To date, U.S. coalition military efforts have resulted in the deaths of more than 60,000 Islamic State militants over the course of a two-year campaign, the commander of U.S. Special Operations Command said Tuesday.
That figure is 10,000 troops higher than was reported in December, when U.S. officials said 50,000 of the extremist fighters had been killed. Speaking at the National Defense Industrial Association's annual Special Operations/Low Intensity Conflict conference near Washington, D.C., Army Gen. Raymond Thomas said that figure should signal to Americans how successful the fight has been.

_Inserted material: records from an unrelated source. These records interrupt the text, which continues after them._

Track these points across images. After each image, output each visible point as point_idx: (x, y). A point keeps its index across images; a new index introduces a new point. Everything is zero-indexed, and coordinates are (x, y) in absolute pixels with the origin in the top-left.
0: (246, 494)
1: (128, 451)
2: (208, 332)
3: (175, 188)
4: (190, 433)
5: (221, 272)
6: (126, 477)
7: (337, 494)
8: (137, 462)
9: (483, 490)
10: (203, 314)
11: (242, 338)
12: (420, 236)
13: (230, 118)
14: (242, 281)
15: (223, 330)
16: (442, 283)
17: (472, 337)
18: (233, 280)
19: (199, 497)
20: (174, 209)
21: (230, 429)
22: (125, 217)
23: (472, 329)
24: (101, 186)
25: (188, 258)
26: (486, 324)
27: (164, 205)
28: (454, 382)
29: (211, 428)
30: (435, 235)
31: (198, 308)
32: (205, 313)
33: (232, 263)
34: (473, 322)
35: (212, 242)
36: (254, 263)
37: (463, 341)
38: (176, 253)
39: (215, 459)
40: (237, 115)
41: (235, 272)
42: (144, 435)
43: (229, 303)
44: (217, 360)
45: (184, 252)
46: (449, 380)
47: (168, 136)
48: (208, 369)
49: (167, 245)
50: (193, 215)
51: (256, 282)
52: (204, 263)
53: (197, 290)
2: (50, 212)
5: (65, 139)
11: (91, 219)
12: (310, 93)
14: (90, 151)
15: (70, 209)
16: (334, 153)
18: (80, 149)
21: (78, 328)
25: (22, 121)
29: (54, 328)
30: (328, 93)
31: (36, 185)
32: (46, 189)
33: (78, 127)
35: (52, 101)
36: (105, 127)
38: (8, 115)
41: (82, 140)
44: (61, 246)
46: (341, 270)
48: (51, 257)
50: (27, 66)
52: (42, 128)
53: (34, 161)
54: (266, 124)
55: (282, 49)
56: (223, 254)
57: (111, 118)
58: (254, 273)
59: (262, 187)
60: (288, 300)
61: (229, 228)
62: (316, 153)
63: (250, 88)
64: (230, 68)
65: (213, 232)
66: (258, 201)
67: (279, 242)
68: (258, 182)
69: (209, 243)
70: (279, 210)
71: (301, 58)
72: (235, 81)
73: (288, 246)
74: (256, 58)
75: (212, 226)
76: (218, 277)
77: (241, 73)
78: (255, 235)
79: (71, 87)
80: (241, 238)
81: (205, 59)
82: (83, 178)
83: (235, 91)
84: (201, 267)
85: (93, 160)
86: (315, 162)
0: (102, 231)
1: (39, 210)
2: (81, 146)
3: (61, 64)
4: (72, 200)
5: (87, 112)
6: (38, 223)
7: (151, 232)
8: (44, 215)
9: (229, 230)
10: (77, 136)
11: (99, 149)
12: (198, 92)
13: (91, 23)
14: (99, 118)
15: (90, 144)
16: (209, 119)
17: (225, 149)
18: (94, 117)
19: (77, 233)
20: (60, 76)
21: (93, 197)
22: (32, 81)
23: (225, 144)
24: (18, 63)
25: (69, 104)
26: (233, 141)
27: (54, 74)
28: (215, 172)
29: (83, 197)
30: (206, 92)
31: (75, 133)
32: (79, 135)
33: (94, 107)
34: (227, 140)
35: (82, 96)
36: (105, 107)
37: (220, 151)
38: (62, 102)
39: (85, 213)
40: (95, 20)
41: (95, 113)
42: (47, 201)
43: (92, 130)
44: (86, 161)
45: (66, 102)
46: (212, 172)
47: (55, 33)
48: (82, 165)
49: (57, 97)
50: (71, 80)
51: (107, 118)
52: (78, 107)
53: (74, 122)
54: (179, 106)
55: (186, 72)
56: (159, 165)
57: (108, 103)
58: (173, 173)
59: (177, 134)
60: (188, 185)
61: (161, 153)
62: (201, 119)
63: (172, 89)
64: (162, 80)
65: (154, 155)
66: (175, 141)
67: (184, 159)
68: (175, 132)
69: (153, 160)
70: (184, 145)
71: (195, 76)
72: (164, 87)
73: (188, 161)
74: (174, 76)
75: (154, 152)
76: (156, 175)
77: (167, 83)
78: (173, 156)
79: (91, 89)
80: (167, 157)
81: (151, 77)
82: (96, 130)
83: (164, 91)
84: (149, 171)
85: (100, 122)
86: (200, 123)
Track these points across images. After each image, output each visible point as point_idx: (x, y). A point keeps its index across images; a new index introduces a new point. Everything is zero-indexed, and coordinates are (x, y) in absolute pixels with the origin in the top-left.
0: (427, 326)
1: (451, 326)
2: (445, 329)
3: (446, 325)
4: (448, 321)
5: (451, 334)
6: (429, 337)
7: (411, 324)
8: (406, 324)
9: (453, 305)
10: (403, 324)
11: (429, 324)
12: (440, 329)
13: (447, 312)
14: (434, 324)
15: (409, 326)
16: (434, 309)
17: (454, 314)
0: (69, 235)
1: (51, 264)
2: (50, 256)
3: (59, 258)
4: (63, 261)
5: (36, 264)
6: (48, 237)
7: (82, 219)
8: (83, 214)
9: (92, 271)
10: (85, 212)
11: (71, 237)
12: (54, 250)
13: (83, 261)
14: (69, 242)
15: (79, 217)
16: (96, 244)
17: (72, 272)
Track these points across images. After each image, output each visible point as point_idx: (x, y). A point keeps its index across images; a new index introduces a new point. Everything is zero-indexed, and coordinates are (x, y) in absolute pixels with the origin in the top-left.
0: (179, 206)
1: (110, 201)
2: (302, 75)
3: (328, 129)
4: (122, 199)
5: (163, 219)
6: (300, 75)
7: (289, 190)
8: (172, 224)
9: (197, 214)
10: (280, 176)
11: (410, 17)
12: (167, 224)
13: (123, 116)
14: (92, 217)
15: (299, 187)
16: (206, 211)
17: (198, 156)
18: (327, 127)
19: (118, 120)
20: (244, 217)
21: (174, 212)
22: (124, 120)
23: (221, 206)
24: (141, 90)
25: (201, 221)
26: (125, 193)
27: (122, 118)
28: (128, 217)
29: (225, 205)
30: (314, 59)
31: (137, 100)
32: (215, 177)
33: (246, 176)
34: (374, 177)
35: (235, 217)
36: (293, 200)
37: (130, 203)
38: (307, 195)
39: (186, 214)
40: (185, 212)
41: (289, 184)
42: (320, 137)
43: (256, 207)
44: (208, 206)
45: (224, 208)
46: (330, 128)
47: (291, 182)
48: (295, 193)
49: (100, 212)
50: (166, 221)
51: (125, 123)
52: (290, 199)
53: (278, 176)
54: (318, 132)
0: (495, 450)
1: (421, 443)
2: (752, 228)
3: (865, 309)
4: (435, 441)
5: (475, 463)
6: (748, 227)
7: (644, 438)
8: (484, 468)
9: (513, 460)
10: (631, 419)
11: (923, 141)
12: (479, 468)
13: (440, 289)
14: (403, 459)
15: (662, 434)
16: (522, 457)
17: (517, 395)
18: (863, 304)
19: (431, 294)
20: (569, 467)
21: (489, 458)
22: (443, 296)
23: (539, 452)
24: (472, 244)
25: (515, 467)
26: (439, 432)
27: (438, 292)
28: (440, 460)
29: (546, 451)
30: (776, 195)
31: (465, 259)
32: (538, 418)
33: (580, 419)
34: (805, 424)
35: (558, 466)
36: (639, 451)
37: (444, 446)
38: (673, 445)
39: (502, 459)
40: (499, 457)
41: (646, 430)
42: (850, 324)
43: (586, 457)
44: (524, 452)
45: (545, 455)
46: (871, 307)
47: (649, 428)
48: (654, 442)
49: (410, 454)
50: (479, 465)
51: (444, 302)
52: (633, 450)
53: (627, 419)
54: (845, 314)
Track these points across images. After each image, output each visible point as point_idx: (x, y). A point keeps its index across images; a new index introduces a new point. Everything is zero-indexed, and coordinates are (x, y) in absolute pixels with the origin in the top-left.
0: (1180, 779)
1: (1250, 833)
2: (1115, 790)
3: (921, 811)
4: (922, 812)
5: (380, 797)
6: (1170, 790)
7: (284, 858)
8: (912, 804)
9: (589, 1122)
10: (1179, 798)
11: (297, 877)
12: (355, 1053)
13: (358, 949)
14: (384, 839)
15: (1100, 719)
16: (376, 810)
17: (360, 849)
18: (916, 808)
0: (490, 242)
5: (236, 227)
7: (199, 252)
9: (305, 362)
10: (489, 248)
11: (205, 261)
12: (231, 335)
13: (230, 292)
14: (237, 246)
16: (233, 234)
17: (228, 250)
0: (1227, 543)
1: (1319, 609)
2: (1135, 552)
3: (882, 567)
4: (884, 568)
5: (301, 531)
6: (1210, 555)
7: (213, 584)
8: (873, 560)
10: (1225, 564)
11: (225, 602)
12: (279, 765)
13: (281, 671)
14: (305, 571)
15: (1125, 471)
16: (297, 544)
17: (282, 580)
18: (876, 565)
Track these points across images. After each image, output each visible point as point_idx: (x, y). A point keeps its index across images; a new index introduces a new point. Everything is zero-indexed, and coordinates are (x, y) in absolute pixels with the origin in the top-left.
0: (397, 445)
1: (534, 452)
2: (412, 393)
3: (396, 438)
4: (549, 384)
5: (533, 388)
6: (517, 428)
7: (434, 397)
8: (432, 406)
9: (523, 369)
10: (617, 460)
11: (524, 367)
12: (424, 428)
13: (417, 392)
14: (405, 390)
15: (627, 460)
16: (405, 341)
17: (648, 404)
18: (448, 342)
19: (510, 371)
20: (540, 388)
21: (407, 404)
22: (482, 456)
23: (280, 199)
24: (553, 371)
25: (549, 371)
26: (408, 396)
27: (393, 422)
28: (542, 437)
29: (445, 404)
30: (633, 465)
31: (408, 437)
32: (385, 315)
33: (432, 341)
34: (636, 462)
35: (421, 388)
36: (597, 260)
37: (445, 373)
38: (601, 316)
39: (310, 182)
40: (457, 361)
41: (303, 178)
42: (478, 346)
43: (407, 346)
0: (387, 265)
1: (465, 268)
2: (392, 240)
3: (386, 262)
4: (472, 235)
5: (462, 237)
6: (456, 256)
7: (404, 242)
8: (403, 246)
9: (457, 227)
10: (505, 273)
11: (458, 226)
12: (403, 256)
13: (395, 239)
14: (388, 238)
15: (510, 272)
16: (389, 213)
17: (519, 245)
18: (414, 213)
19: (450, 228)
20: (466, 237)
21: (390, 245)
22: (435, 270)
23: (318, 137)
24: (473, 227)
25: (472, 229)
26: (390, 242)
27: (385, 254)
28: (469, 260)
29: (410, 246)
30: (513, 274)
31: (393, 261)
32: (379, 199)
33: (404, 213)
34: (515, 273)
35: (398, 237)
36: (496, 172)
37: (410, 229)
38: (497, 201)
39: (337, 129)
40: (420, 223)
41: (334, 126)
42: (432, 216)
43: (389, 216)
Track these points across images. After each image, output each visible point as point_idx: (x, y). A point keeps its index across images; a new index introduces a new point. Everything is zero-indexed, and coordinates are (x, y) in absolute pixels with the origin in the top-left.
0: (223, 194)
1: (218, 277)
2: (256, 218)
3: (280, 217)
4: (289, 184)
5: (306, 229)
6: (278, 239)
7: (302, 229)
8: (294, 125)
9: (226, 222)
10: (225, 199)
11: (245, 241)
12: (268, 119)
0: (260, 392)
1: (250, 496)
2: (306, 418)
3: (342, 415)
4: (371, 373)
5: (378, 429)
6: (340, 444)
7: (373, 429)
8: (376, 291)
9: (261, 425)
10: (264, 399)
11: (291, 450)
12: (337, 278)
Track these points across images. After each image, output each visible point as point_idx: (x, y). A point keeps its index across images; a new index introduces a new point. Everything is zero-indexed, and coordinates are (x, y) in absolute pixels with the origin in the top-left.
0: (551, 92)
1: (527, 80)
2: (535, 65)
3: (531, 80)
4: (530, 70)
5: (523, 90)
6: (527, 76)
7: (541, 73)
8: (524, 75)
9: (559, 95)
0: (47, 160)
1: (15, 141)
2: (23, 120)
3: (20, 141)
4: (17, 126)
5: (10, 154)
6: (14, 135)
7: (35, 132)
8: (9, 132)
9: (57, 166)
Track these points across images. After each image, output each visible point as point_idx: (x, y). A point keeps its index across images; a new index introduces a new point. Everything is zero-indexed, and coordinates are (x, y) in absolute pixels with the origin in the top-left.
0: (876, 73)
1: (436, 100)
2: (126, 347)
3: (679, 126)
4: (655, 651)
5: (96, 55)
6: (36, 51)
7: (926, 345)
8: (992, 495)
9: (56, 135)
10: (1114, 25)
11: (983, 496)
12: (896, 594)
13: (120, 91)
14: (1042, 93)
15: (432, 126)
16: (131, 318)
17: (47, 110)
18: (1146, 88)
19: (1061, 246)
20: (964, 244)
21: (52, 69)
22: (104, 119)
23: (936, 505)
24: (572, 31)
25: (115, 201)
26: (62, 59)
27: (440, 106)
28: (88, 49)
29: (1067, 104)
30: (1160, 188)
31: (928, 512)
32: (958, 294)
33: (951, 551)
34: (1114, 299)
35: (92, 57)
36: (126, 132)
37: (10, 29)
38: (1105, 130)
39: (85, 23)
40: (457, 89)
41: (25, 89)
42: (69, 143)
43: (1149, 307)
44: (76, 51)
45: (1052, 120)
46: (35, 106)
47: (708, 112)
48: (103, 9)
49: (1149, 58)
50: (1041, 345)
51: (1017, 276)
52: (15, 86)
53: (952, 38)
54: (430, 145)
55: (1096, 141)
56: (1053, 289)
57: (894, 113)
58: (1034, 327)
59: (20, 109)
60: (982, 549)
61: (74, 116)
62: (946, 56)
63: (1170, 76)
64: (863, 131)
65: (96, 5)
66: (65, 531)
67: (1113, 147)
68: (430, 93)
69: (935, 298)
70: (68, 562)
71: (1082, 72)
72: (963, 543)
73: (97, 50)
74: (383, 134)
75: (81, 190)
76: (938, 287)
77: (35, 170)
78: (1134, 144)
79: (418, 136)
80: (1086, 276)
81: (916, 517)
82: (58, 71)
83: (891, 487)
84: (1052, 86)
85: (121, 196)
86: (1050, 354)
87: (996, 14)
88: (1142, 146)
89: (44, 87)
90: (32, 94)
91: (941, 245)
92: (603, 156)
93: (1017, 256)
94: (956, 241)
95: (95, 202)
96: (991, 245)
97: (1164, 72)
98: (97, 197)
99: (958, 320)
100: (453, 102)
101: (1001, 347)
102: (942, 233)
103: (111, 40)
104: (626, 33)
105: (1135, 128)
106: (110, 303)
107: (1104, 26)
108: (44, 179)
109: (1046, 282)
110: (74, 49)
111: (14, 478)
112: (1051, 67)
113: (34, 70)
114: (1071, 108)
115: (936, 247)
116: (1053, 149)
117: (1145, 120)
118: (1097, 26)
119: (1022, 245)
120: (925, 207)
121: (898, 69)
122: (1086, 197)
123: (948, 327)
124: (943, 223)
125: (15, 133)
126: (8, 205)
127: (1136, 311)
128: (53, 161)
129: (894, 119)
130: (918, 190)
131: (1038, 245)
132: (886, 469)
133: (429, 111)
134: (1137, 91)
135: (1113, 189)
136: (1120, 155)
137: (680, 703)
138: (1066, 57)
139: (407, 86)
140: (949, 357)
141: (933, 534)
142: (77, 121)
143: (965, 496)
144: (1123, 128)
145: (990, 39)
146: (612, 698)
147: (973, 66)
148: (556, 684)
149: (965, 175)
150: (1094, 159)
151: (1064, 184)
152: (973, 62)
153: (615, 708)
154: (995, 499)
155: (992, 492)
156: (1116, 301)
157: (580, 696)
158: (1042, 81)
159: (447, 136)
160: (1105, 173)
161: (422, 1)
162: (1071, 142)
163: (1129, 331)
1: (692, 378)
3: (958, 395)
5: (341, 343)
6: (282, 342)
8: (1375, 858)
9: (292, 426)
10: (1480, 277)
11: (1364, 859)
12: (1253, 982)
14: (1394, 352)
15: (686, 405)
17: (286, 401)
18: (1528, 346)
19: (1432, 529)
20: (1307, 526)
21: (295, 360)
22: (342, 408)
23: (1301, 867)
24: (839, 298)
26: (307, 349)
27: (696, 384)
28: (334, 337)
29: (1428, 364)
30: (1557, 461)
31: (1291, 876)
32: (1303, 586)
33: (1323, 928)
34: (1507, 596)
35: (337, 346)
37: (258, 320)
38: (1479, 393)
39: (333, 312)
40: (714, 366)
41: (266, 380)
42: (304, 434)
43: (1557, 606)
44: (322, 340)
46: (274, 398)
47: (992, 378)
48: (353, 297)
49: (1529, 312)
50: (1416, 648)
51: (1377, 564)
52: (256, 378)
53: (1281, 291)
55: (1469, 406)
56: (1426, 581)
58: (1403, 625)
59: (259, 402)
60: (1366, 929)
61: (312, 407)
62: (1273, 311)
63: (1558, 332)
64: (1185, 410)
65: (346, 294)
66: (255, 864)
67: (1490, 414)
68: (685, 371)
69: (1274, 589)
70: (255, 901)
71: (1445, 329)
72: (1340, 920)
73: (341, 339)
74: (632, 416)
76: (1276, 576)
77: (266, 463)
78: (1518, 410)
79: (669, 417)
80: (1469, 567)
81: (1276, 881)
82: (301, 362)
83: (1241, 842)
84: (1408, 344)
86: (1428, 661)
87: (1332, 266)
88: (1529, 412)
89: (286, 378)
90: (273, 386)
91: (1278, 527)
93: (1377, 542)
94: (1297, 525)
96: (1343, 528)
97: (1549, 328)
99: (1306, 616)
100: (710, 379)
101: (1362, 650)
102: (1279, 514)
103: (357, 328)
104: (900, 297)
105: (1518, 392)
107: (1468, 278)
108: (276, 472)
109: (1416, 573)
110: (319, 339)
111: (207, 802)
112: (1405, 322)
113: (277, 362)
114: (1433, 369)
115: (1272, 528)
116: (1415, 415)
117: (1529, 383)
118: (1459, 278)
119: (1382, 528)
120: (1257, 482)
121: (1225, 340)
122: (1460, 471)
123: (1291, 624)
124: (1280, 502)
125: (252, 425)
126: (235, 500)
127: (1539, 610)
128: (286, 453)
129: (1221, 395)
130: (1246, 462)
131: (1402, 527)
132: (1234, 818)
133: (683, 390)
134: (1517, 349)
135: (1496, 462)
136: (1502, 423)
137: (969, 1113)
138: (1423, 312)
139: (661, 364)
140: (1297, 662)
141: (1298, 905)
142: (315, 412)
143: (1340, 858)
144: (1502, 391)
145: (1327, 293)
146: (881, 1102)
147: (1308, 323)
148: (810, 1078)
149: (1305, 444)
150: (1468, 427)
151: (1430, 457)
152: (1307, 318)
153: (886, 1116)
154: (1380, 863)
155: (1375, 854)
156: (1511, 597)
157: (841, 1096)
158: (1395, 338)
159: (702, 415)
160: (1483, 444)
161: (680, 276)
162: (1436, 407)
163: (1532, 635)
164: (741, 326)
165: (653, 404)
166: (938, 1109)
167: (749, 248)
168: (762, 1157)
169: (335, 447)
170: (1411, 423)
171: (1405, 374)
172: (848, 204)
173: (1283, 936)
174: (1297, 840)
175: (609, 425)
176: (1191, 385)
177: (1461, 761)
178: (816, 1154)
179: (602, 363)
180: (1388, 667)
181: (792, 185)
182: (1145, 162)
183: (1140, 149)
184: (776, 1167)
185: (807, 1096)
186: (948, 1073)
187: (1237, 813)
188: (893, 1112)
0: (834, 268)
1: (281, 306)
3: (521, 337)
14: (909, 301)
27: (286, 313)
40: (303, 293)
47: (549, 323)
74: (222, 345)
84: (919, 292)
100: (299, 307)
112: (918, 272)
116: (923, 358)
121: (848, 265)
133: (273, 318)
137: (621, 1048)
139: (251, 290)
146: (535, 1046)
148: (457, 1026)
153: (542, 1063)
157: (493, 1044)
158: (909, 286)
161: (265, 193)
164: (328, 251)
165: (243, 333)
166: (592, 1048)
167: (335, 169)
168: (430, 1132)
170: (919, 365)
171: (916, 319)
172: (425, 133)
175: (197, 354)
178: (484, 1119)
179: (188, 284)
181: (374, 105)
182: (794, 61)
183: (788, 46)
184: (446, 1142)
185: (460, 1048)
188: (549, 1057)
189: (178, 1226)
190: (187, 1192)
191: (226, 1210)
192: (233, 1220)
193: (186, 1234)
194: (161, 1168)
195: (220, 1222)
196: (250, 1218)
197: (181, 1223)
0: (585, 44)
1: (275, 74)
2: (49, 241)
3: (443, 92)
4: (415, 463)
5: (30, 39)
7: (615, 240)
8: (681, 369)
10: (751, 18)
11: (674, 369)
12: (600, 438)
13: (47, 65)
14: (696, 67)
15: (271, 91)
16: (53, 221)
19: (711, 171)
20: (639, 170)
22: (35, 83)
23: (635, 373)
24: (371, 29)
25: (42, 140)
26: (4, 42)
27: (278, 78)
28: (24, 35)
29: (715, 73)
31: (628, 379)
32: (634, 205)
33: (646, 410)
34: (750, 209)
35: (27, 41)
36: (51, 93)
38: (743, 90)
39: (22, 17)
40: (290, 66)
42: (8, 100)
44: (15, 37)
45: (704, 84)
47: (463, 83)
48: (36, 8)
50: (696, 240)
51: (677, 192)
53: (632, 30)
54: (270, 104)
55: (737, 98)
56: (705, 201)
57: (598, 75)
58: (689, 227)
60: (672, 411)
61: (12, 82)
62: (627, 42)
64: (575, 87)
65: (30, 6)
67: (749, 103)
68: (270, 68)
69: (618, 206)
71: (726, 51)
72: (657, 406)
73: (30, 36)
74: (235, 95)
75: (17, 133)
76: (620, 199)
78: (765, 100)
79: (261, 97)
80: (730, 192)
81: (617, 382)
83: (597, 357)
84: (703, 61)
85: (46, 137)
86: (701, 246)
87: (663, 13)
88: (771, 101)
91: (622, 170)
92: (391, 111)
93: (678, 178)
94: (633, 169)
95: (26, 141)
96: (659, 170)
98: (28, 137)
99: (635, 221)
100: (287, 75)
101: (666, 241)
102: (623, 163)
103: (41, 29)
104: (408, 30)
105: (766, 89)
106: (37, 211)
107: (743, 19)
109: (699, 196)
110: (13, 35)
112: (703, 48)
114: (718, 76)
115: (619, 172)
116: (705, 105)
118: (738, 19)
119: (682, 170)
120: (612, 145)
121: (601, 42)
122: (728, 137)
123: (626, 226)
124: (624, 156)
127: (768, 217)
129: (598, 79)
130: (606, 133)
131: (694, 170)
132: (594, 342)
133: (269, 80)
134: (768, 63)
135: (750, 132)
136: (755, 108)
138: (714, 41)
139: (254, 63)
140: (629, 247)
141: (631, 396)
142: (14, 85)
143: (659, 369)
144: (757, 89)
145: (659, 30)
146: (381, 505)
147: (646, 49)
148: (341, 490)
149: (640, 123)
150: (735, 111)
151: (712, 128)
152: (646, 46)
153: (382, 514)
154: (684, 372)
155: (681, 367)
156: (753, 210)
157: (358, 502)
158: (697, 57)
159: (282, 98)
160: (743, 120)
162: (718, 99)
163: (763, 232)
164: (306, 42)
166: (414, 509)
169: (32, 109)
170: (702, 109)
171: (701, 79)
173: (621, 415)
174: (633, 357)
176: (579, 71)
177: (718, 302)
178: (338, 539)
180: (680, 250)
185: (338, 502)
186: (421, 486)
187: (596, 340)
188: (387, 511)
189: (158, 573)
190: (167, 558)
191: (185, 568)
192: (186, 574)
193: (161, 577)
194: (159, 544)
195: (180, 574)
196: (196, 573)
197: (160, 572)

"I'm not into morbid body counts, but that matters," Thomas said. "So when folks ask, do you need more aggressive [measures], do you need better [rules of engagement], I would tell you that we're being pretty darn prolific right now."
What makes the number of militants killed difficult to put into context is the wide variance between estimates of how many Islamic State fighters there are to begin with. The Syrian Observatory for Human Rights estimated in 2014 that there were 100,000 ISIS fighters in Iraq and Syria, while the Pentagon announced last summer that there were only 15,000 to 20,000 militants remaining in those countries.
Thomas pointed to major military gains on ISIS strongholds, including U.S. and partners "on the verge" of toppling the capital of the group's caliphate in Raqqa, Syria, and advances in efforts to take back Mosul, Iraq. Some 1,500 ISIS fighters were killed when coalition forces claimed a recent victory in Sirte, Libya, he said.
With these gains, he said, the military has the opportunity to "reset the country's awareness for the nature of the fight."
"We're making great progress against this enemy," Thomas said. "I don't know that that resonates in [the] United States about the nature of the threat and how aggressively we're getting after it, because I think that might assuage some of the concerns about how we are able to get after an enemy, a declared enemy of the United States."
That said, discussion of whether to employ more aggressive bombing campaigns is ongoing, he said.
"There's some recommendation in the offing for the administration to consider," he said. "We'll see which consideration they opt for."